My Honest Take: What Actually Matters Most

After sitting through dozens of system design interviews from both sides, here’s what I genuinely believe matters — and it might not be what you’d expect.

The number one thing? Communication. Not knowledge. Not cleverness. Communication. I’ve seen candidates with deep expertise in distributed systems fail because they couldn’t explain their reasoning clearly. And I’ve seen candidates with moderate knowledge pass because they walked through their thought process out loud, acknowledged trade-offs honestly, and said “I’m not sure about this, but here’s my reasoning” instead of bullshitting.

Second: structured thinking beats encyclopedic knowledge. You don’t need to memorize every caching algorithm or know the exact replication protocol Cassandra uses. You need to approach a problem methodically, make reasonable assumptions, and justify your choices. Interviewers aren’t checking answers against a rubric — they’re evaluating whether they’d want to work with you on a real design problem.

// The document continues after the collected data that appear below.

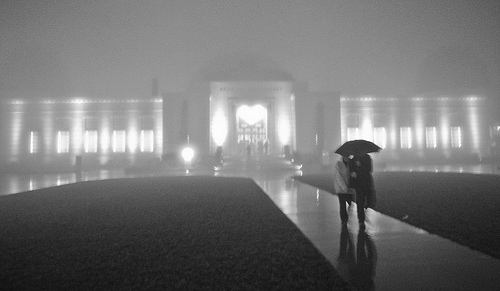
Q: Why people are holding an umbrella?
A: It's raining.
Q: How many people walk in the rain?
A: Two.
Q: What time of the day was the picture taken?
A: At night.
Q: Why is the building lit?
A: Because it's dark outside.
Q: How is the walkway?
A: Wet.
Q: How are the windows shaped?
A: Rectangles.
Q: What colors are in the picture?
A: Black, white and grey.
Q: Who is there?
A: 2 people.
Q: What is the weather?
A: Rainy.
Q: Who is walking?
A: People.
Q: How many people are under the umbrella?
A: Two.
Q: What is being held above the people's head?
A: Umbrella.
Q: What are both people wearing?
A: Coats.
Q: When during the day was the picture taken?
A: Night.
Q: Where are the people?
A: On a sidewalk.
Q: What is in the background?
A: A building.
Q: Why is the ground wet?
A: Rain.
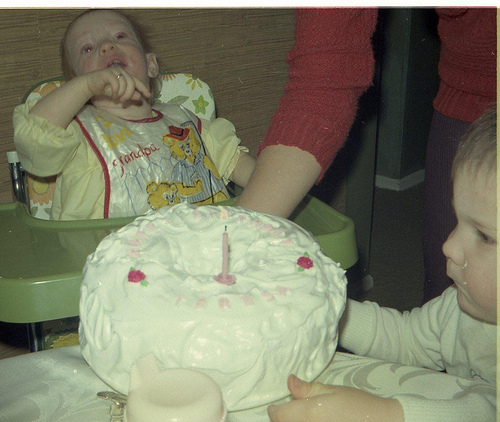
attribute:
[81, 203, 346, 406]
icing — white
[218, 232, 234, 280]
candle — pink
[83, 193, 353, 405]
cake — white, birthday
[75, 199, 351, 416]
cake — birthday, white, frosted, beautiful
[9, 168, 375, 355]
tray — green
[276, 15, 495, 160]
shirt — red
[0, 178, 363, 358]
chair — high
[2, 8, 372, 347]
high chair — green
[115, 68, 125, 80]
ring — gold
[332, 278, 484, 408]
sweatshirt — white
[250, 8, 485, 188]
sweater — red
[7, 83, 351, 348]
chair — high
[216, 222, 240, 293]
candle — pink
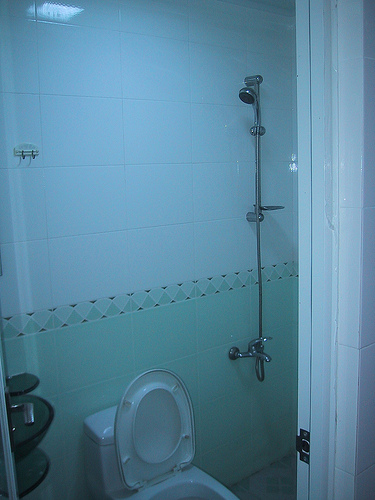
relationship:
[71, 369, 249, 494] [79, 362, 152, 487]
toilet has tank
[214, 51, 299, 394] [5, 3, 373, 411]
shower on wall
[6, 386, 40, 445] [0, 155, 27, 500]
knob on door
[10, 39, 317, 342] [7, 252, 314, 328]
tile has border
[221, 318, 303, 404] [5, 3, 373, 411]
faucet on wall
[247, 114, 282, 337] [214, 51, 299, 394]
hose on shower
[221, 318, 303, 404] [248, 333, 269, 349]
faucet reflects light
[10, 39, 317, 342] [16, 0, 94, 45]
tile reflects light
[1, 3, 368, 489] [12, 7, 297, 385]
bathroom has tiles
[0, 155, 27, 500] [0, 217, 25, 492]
door can lock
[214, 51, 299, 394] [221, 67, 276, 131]
shower has shower head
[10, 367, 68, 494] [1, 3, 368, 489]
holder in bathroom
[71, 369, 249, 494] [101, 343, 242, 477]
toilet has seat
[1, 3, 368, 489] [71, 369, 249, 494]
bathroom has toilet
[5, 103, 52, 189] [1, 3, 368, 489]
hook in bathroom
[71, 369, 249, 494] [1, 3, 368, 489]
toilet in bathroom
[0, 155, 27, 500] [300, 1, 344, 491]
door has frame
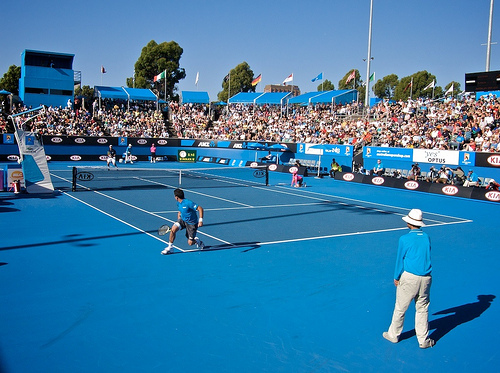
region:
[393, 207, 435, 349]
man wearing a white hat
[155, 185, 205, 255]
tennis player diving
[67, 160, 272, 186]
black tennis net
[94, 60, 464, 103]
small flags all around the court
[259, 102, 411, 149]
audience watching the game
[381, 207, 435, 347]
man wearing white pants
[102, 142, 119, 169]
tennis player wearing white shorts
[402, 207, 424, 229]
white hat with a black band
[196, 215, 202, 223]
thick white armband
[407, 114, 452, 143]
crowd sitting together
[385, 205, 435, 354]
man in blue shirt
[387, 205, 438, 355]
white hat on a man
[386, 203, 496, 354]
person casting a shadow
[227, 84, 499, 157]
crowd of people in spectator seats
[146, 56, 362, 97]
flags blowing in the wind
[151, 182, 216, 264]
man with tennis racket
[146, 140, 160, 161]
person in bright pink shirt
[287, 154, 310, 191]
tennis match line judge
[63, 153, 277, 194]
tennis net on tennis court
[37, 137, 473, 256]
blue tennis court with white lines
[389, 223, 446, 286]
this is a blue shirt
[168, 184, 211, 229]
a bright blue shirt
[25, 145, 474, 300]
a blue tennis court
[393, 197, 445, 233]
this is a white hat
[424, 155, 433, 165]
the black letter O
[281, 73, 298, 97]
this is a flag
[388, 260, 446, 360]
these are the pants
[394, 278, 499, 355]
this is a shadow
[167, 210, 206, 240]
these are the shorts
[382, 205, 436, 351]
a man watches the match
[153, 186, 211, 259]
a tennis palyer in an action pose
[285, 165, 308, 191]
a ball boy waits to get the ball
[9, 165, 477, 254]
the tennis court is deep blue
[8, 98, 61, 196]
the judge's chair by the court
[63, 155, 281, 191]
the tennis net in the court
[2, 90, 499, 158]
the crowd watches the match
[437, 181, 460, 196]
an advertisement on the wall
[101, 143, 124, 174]
the opposing player waits for the ball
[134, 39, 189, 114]
a tree and a flag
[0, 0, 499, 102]
a large area of blue sky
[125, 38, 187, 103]
a green tree in the background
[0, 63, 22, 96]
a green tree in the background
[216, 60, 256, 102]
a green tree in the background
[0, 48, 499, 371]
a blue tennis arena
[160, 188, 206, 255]
a tennis player on the court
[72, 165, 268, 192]
the tennis court's net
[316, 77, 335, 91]
a green tree in the background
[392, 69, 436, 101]
a green tree in the background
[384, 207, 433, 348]
man is standing on the court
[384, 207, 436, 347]
man is wearing a hat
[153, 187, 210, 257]
The player is lunging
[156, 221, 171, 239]
The racquet beside the leg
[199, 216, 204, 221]
The wristband on the player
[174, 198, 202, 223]
The blue shirt on the player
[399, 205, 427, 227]
The white hat on the officals head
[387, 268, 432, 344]
The white pants on the man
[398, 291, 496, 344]
The shadows on the court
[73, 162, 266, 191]
The white net over the court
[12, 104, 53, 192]
The officals booth is empty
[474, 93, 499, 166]
crowds watching from a bleacher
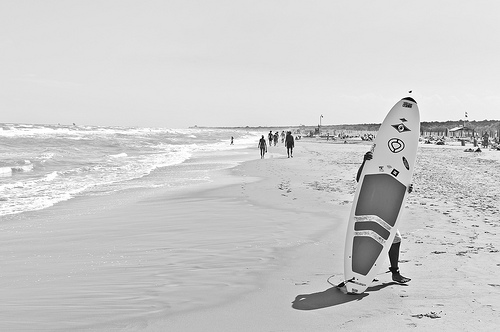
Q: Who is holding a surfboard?
A: A man.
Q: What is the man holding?
A: A surfboard.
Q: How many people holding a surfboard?
A: One.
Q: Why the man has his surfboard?
A: To surf.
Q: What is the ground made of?
A: Sand.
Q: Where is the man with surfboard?
A: At the beach.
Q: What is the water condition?
A: Wavy.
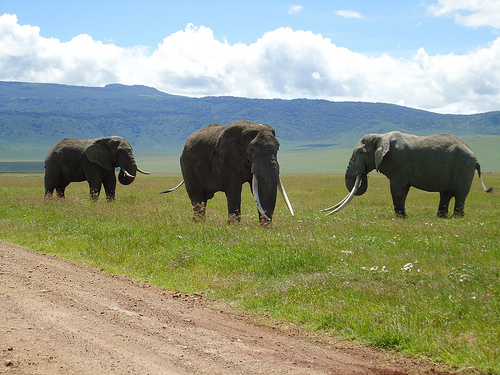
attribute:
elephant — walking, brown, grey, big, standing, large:
[43, 133, 151, 202]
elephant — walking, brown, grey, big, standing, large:
[160, 118, 296, 226]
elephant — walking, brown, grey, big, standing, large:
[319, 131, 494, 221]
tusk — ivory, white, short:
[121, 168, 136, 180]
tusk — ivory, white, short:
[136, 168, 150, 176]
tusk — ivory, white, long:
[250, 174, 272, 222]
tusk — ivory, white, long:
[276, 173, 295, 218]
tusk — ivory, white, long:
[323, 175, 361, 216]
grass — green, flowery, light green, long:
[0, 172, 499, 374]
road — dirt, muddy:
[0, 239, 438, 374]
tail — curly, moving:
[158, 174, 186, 194]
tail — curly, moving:
[474, 162, 495, 194]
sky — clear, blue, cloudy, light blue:
[1, 1, 499, 115]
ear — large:
[81, 141, 117, 173]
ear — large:
[210, 124, 247, 189]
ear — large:
[374, 133, 390, 175]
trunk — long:
[117, 154, 137, 186]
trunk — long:
[250, 157, 282, 225]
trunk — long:
[345, 151, 369, 198]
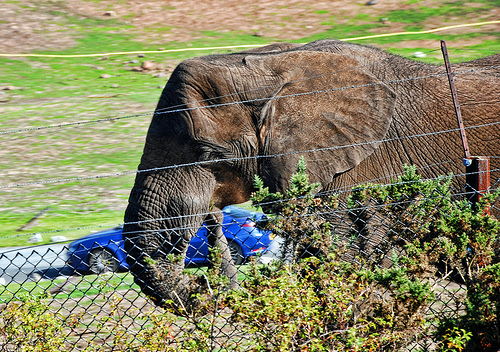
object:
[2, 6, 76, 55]
patch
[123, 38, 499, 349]
elephant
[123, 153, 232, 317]
wrinkled trunk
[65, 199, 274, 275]
car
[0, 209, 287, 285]
road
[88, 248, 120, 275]
black tires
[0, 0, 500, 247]
field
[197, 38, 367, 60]
short hair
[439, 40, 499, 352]
pole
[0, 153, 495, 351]
bush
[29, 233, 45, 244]
rocks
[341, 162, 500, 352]
plate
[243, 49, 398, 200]
left ear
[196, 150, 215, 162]
eye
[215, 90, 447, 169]
left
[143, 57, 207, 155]
forehead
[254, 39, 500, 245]
body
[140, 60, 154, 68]
rocks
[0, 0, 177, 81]
hill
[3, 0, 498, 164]
background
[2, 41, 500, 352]
chain link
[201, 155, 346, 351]
plant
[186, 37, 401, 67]
back hair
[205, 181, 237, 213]
mouth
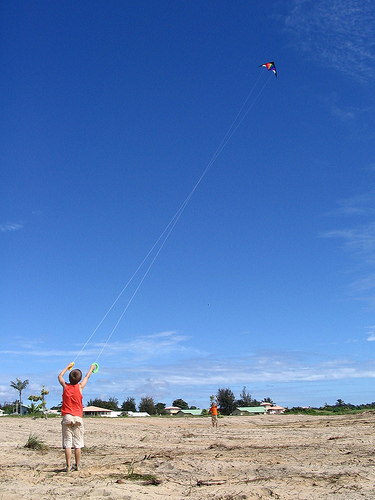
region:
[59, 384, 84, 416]
the shirt is orange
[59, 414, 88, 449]
the pants are tan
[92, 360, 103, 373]
the handel is green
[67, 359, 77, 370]
the handle is yellow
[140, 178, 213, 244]
string is attached to the kite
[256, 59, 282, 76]
the kite is black red and purple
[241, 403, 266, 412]
the roof is green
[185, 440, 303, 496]
the sand is brown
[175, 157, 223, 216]
the strings are crisscrossed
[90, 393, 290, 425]
houses are in the background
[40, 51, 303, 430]
this is along a coast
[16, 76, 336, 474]
this is at a beach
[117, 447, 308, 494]
the ground here is sandy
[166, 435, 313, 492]
the sand is light brown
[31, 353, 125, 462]
this is a child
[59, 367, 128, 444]
the kid is flying a kite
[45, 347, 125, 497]
the kit is holding a kite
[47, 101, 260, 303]
these are kite wires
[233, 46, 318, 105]
this is a kite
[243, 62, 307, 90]
the kite is rainbow colored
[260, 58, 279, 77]
triangular kite in air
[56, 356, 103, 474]
boy flying kite on beach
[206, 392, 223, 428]
man waving to little boy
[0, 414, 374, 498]
rutted sand on beach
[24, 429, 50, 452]
patch of tall grass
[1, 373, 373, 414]
tree line in distance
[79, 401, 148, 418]
house and buildings behind boy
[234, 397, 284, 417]
buildings to right of man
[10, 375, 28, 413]
palm tree in distance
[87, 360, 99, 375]
green kite handle in man's hand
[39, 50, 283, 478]
A young boy flying a kite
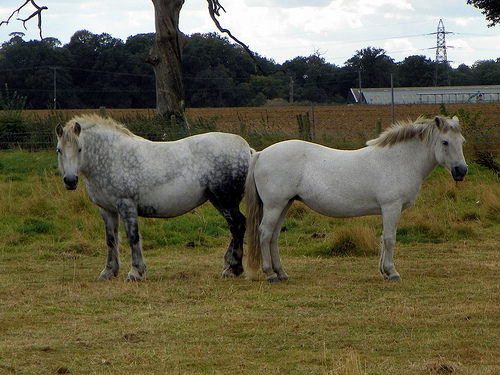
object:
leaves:
[0, 32, 500, 109]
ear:
[74, 122, 81, 135]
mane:
[374, 114, 460, 147]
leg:
[119, 206, 144, 278]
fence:
[0, 112, 500, 155]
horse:
[247, 116, 469, 283]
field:
[0, 183, 499, 375]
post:
[312, 104, 316, 141]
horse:
[54, 112, 252, 282]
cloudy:
[215, 0, 499, 64]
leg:
[257, 197, 289, 276]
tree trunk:
[145, 0, 189, 117]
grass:
[0, 208, 499, 374]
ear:
[55, 123, 63, 136]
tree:
[0, 27, 499, 108]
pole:
[428, 18, 455, 86]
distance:
[0, 0, 499, 126]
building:
[350, 85, 500, 105]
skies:
[0, 0, 500, 61]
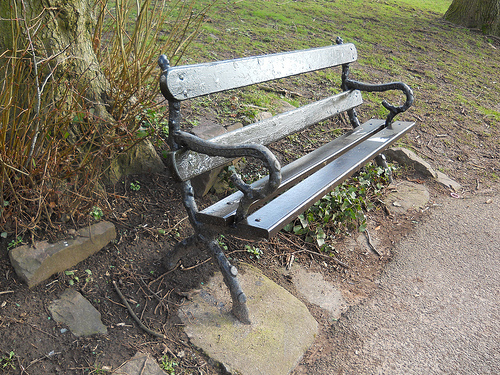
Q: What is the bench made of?
A: Metal and wood.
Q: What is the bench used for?
A: To sit.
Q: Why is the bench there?
A: For people to sit.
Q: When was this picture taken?
A: During the daytime.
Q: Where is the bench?
A: On the ground.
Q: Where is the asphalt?
A: In front of the bench.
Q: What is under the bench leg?
A: A cement block.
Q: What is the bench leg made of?
A: Metal.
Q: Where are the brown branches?
A: Behind the bench.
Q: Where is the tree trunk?
A: Behind the bench.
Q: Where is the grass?
A: Behind the bench.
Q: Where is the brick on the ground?
A: In front of the tree trunk.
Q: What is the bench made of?
A: Wood and metal.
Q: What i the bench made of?
A: Metal.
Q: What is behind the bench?
A: A tree trunk.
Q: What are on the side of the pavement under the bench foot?
A: Rocks.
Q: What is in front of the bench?
A: Pavement.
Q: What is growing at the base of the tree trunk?
A: Sticks.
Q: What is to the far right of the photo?
A: A tree trunk.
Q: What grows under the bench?
A: Leaves.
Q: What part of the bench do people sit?
A: The seat.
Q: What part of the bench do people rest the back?
A: The back rest.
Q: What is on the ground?
A: The bench.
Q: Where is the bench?
A: On the ground.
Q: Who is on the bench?
A: No people.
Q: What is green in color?
A: Grass.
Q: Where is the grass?
A: On the ground.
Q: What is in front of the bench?
A: Street.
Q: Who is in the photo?
A: No people.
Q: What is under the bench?
A: Leaves.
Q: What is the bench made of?
A: Metal.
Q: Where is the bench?
A: By a pathway.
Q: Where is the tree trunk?
A: Behind the bench.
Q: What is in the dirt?
A: Twigs and rocks.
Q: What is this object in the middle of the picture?
A: A bench.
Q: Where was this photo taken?
A: At the park.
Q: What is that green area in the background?
A: The grass.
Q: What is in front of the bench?
A: Pavement.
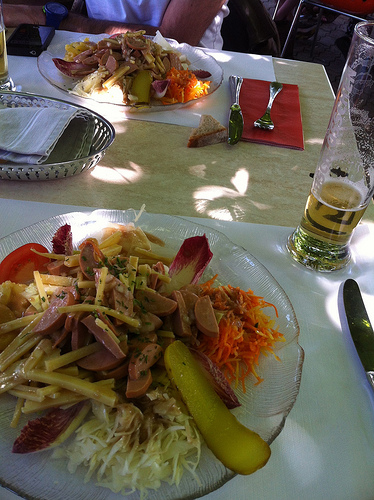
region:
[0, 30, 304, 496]
two elegant looking antipastos at an Italian restaurant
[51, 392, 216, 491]
white shredded mozzarella cheese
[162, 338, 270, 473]
dill pickle sliced in half lengthwise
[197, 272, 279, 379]
bright orange shredded carrots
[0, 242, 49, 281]
Roma plum tomato sliced in half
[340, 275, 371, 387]
silver knife laying to the right of the plate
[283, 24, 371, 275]
tall glass partially full of beer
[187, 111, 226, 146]
small triangular piece of bread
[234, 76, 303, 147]
folded red cloth napkin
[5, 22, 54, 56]
black cell phone on the table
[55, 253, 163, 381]
sliced hot dog on a plate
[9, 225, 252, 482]
food on a clear plate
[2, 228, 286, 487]
food on a clear, round plate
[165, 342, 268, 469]
green pickle on a plate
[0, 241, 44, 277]
red tomato on a plate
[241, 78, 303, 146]
fork on top of a red napkin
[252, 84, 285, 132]
silver fork on a napkin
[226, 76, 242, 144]
silver butter knife on the table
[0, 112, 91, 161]
gray napkin inside a basket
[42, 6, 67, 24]
person wearing a black watch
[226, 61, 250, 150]
knife on a table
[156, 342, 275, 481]
pickle in a bowl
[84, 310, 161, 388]
meat in a bowl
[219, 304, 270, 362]
carrots in a bowl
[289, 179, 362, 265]
beer in a glass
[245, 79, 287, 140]
fork on a table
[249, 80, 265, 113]
red napkin on a table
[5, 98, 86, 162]
towel in a basket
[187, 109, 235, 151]
bread on the table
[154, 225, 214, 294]
cabbage in a bowl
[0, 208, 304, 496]
a clear glass plate full of food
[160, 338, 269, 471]
a green pickle on the plate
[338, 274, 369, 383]
a dinner knife to the right of the plate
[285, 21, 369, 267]
tall glass with some beer in it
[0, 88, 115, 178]
a silver bread basket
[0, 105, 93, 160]
the gray napkin in the bread basket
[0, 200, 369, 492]
a white placemat the meal is on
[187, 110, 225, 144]
a bit of bread on the table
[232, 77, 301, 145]
a red napkin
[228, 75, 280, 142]
two eating utensils on the red napkin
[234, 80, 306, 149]
a red napkin on a table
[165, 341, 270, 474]
a slice of pickle on a glass plate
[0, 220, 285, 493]
a salad of various veggies and sausage in a glass plate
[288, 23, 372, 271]
an elongated glass on a table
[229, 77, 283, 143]
a fork and knife on a napkin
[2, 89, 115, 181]
a metal bread basket on a table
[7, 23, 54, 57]
a black tablet on a table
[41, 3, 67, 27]
a blue watch on a person's wrist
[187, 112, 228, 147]
a bit of bread on a table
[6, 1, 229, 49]
a person sitting at a table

Third: trade-offs are the whole point. If you’re presenting a design with no downsides, the interviewer knows you’re either faking it or haven’t thought deeply enough. Every architectural choice has costs. Caching adds complexity and staleness risks. Sharding makes certain queries harder. Microservices add operational overhead. Saying “the downside of this approach is X, and here’s why I think it’s acceptable for our use case” — that’s what a senior engineer sounds like.

And finally — and I know this sounds obvious — relax during the interview. It’s a conversation, not an exam. I’ve had my best interviews (both as candidate and interviewer) when it felt like two engineers whiteboarding a problem together over chai. The worst ones felt like oral exams. You can’t entirely control the interviewer’s style, but you can set a collaborative tone by asking questions, inviting feedback (“does this direction make sense?”), and treating the interviewer as a co-designer rather than a judge.

System design interviews are learnable. That 65% failure rate I mentioned at the top? It’s not because the material is impossibly hard. It’s because most people don’t practice the format. They know the concepts but haven’t practiced structuring a 45-minute design conversation. Fix that gap, and you’re ahead of most candidates walking into the room.

Good luck out there. And if you’re interviewing at Indian tech companies specifically — the chai reference always lands. Trust me on that one.